Activity:
In the records below, find the line that contains "hfov_deg: 11.5" and the line that contains "f_number: 2.2", then retype exactly those two lines and every line between them.

Data section:
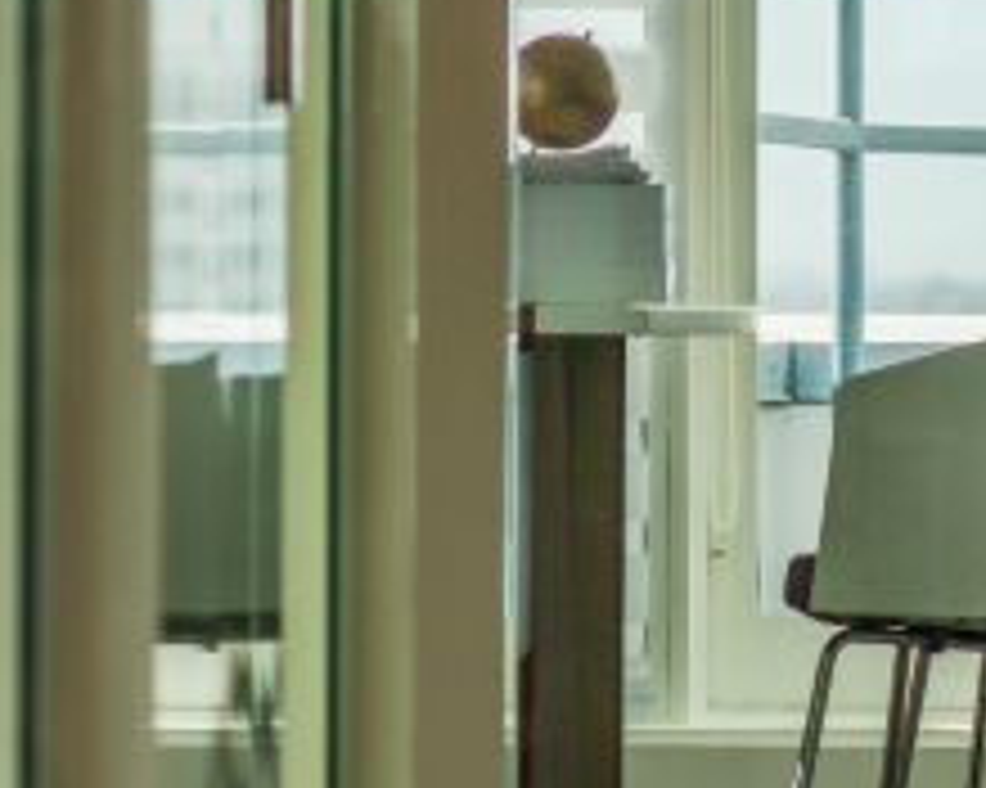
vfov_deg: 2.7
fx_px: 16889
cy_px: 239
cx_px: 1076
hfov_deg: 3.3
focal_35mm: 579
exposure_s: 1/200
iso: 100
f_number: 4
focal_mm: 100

--

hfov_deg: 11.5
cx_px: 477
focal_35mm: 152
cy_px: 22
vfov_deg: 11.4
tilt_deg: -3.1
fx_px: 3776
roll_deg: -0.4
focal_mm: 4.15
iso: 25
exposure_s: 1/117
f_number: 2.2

Result below:
hfov_deg: 11.5
cx_px: 477
focal_35mm: 152
cy_px: 22
vfov_deg: 11.4
tilt_deg: -3.1
fx_px: 3776
roll_deg: -0.4
focal_mm: 4.15
iso: 25
exposure_s: 1/117
f_number: 2.2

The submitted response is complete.